▸ **Exercise instructions**
Restate the records in full, keeping every word as it is.

- - -

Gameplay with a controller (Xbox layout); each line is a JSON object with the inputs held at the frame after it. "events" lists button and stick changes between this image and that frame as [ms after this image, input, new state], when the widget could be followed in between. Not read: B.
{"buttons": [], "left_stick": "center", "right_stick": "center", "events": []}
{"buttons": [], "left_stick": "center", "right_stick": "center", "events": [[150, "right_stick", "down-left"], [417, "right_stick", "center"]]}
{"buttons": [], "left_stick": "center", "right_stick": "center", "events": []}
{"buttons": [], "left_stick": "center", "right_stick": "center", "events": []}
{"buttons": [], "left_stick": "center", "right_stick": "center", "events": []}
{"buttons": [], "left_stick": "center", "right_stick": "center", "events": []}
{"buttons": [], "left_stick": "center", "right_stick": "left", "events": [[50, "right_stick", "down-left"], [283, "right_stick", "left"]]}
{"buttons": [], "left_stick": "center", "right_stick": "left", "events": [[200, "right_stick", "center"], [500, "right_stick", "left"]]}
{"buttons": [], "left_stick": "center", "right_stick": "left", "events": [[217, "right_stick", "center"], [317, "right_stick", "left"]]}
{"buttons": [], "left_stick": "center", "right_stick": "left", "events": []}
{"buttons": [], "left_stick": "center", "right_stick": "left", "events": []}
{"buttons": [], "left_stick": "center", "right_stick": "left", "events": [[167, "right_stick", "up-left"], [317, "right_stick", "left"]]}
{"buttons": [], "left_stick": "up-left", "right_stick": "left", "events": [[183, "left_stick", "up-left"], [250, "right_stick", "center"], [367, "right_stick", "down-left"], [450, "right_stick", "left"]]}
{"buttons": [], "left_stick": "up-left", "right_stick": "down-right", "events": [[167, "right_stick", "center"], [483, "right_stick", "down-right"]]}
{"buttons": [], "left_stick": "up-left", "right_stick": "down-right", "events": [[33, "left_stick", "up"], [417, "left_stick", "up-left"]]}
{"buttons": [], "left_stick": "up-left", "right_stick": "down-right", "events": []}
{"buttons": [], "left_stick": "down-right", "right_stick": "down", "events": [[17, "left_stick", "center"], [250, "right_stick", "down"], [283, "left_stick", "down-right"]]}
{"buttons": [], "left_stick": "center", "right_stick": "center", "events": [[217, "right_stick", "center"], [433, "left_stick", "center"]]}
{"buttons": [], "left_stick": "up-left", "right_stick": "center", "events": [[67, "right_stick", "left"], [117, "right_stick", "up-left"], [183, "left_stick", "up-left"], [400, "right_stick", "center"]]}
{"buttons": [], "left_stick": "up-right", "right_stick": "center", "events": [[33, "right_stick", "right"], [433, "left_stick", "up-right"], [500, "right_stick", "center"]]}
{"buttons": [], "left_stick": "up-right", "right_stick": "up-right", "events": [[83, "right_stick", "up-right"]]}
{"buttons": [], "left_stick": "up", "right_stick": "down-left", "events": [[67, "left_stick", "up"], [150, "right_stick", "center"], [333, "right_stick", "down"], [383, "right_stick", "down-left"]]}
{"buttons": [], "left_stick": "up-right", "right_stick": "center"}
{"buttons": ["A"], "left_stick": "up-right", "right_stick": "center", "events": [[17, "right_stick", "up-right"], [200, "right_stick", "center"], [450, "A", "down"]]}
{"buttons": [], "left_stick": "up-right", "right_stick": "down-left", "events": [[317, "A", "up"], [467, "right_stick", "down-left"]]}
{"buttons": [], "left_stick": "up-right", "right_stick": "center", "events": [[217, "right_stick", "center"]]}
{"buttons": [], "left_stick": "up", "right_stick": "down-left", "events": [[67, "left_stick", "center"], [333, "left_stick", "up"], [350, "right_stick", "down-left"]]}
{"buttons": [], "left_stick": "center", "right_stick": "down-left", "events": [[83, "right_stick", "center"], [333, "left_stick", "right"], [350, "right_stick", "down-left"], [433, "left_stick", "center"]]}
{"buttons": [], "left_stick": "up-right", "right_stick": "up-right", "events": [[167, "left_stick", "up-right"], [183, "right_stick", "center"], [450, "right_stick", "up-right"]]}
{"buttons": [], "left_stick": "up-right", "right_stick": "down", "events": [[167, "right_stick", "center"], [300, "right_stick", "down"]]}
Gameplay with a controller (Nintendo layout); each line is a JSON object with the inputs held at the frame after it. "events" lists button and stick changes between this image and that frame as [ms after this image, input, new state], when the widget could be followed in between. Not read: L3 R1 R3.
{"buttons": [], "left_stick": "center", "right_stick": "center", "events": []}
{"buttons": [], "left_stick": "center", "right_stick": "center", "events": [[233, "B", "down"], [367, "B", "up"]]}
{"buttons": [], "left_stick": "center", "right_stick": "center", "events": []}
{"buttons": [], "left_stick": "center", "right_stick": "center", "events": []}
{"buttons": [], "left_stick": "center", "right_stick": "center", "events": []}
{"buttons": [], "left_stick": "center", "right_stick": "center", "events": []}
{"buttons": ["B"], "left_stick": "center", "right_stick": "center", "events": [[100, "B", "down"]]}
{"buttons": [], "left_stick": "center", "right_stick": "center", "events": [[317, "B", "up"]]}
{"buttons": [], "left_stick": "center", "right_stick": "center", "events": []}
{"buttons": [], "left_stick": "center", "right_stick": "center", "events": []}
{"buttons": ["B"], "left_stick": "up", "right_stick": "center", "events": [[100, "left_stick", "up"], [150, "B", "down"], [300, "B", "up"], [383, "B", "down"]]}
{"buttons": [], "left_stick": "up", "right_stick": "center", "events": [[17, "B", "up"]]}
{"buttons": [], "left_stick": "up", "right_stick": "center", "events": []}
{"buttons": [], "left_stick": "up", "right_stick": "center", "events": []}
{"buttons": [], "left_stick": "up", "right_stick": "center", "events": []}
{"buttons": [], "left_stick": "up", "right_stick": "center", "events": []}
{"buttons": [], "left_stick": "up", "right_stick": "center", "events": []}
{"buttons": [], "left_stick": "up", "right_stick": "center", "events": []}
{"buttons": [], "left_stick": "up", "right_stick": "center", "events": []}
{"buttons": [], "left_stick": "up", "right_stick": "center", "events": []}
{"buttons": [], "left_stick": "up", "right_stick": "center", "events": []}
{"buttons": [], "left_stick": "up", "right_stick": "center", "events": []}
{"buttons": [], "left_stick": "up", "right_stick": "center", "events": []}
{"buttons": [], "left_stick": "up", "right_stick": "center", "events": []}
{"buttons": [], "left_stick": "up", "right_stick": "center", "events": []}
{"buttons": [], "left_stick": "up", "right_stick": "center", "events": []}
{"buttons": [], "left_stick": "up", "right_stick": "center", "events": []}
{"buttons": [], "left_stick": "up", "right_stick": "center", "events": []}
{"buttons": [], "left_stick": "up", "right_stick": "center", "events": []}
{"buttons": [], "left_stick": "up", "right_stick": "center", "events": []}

- - -

▸ **Response area**
Gameplay with a controller (Xbox layout); each line is a JSON object with the inputs held at the frame after it. "events" lists button and stick changes between this image and that frame as [ms after this image, input, new state], when the widget could be followed in between. Not read: B.
{"buttons": [], "left_stick": "center", "right_stick": "center", "events": []}
{"buttons": [], "left_stick": "center", "right_stick": "center", "events": [[150, "right_stick", "down-left"], [417, "right_stick", "center"]]}
{"buttons": [], "left_stick": "center", "right_stick": "center", "events": []}
{"buttons": [], "left_stick": "center", "right_stick": "center", "events": []}
{"buttons": [], "left_stick": "center", "right_stick": "center", "events": []}
{"buttons": [], "left_stick": "center", "right_stick": "center", "events": []}
{"buttons": [], "left_stick": "center", "right_stick": "left", "events": [[50, "right_stick", "down-left"], [283, "right_stick", "left"]]}
{"buttons": [], "left_stick": "center", "right_stick": "left", "events": [[200, "right_stick", "center"], [500, "right_stick", "left"]]}
{"buttons": [], "left_stick": "center", "right_stick": "left", "events": [[217, "right_stick", "center"], [317, "right_stick", "left"]]}
{"buttons": [], "left_stick": "center", "right_stick": "left", "events": []}
{"buttons": [], "left_stick": "center", "right_stick": "left", "events": []}
{"buttons": [], "left_stick": "center", "right_stick": "left", "events": [[167, "right_stick", "up-left"], [317, "right_stick", "left"]]}
{"buttons": [], "left_stick": "up-left", "right_stick": "left", "events": [[183, "left_stick", "up-left"], [250, "right_stick", "center"], [367, "right_stick", "down-left"], [450, "right_stick", "left"]]}
{"buttons": [], "left_stick": "up-left", "right_stick": "down-right", "events": [[167, "right_stick", "center"], [483, "right_stick", "down-right"]]}
{"buttons": [], "left_stick": "up-left", "right_stick": "down-right", "events": [[33, "left_stick", "up"], [417, "left_stick", "up-left"]]}
{"buttons": [], "left_stick": "up-left", "right_stick": "down-right", "events": []}
{"buttons": [], "left_stick": "down-right", "right_stick": "down", "events": [[17, "left_stick", "center"], [250, "right_stick", "down"], [283, "left_stick", "down-right"]]}
{"buttons": [], "left_stick": "center", "right_stick": "center", "events": [[217, "right_stick", "center"], [433, "left_stick", "center"]]}
{"buttons": [], "left_stick": "up-left", "right_stick": "center", "events": [[67, "right_stick", "left"], [117, "right_stick", "up-left"], [183, "left_stick", "up-left"], [400, "right_stick", "center"]]}
{"buttons": [], "left_stick": "up-right", "right_stick": "center", "events": [[33, "right_stick", "right"], [433, "left_stick", "up-right"], [500, "right_stick", "center"]]}
{"buttons": [], "left_stick": "up-right", "right_stick": "up-right", "events": [[83, "right_stick", "up-right"]]}
{"buttons": [], "left_stick": "up", "right_stick": "down-left", "events": [[67, "left_stick", "up"], [150, "right_stick", "center"], [333, "right_stick", "down"], [383, "right_stick", "down-left"]]}
{"buttons": [], "left_stick": "up-right", "right_stick": "center"}
{"buttons": ["A"], "left_stick": "up-right", "right_stick": "center", "events": [[17, "right_stick", "up-right"], [200, "right_stick", "center"], [450, "A", "down"]]}
{"buttons": [], "left_stick": "up-right", "right_stick": "down-left", "events": [[317, "A", "up"], [467, "right_stick", "down-left"]]}
{"buttons": [], "left_stick": "up-right", "right_stick": "center", "events": [[217, "right_stick", "center"]]}
{"buttons": [], "left_stick": "up", "right_stick": "down-left", "events": [[67, "left_stick", "center"], [333, "left_stick", "up"], [350, "right_stick", "down-left"]]}
{"buttons": [], "left_stick": "center", "right_stick": "down-left", "events": [[83, "right_stick", "center"], [333, "left_stick", "right"], [350, "right_stick", "down-left"], [433, "left_stick", "center"]]}
{"buttons": [], "left_stick": "up-right", "right_stick": "up-right", "events": [[167, "left_stick", "up-right"], [183, "right_stick", "center"], [450, "right_stick", "up-right"]]}
{"buttons": [], "left_stick": "up-right", "right_stick": "down", "events": [[167, "right_stick", "center"], [300, "right_stick", "down"]]}
Gameplay with a controller (Nintendo layout); each line is a JSON object with the inputs held at the frame after it. "events" lists button and stick changes between this image and that frame as [ms after this image, input, new state], when the widget could be followed in between. Not read: L3 R1 R3.
{"buttons": [], "left_stick": "center", "right_stick": "center", "events": []}
{"buttons": [], "left_stick": "center", "right_stick": "center", "events": [[233, "B", "down"], [367, "B", "up"]]}
{"buttons": [], "left_stick": "center", "right_stick": "center", "events": []}
{"buttons": [], "left_stick": "center", "right_stick": "center", "events": []}
{"buttons": [], "left_stick": "center", "right_stick": "center", "events": []}
{"buttons": [], "left_stick": "center", "right_stick": "center", "events": []}
{"buttons": ["B"], "left_stick": "center", "right_stick": "center", "events": [[100, "B", "down"]]}
{"buttons": [], "left_stick": "center", "right_stick": "center", "events": [[317, "B", "up"]]}
{"buttons": [], "left_stick": "center", "right_stick": "center", "events": []}
{"buttons": [], "left_stick": "center", "right_stick": "center", "events": []}
{"buttons": ["B"], "left_stick": "up", "right_stick": "center", "events": [[100, "left_stick", "up"], [150, "B", "down"], [300, "B", "up"], [383, "B", "down"]]}
{"buttons": [], "left_stick": "up", "right_stick": "center", "events": [[17, "B", "up"]]}
{"buttons": [], "left_stick": "up", "right_stick": "center", "events": []}
{"buttons": [], "left_stick": "up", "right_stick": "center", "events": []}
{"buttons": [], "left_stick": "up", "right_stick": "center", "events": []}
{"buttons": [], "left_stick": "up", "right_stick": "center", "events": []}
{"buttons": [], "left_stick": "up", "right_stick": "center", "events": []}
{"buttons": [], "left_stick": "up", "right_stick": "center", "events": []}
{"buttons": [], "left_stick": "up", "right_stick": "center", "events": []}
{"buttons": [], "left_stick": "up", "right_stick": "center", "events": []}
{"buttons": [], "left_stick": "up", "right_stick": "center", "events": []}
{"buttons": [], "left_stick": "up", "right_stick": "center", "events": []}
{"buttons": [], "left_stick": "up", "right_stick": "center", "events": []}
{"buttons": [], "left_stick": "up", "right_stick": "center", "events": []}
{"buttons": [], "left_stick": "up", "right_stick": "center", "events": []}
{"buttons": [], "left_stick": "up", "right_stick": "center", "events": []}
{"buttons": [], "left_stick": "up", "right_stick": "center", "events": []}
{"buttons": [], "left_stick": "up", "right_stick": "center", "events": []}
{"buttons": [], "left_stick": "up", "right_stick": "center", "events": []}
{"buttons": [], "left_stick": "up", "right_stick": "center", "events": []}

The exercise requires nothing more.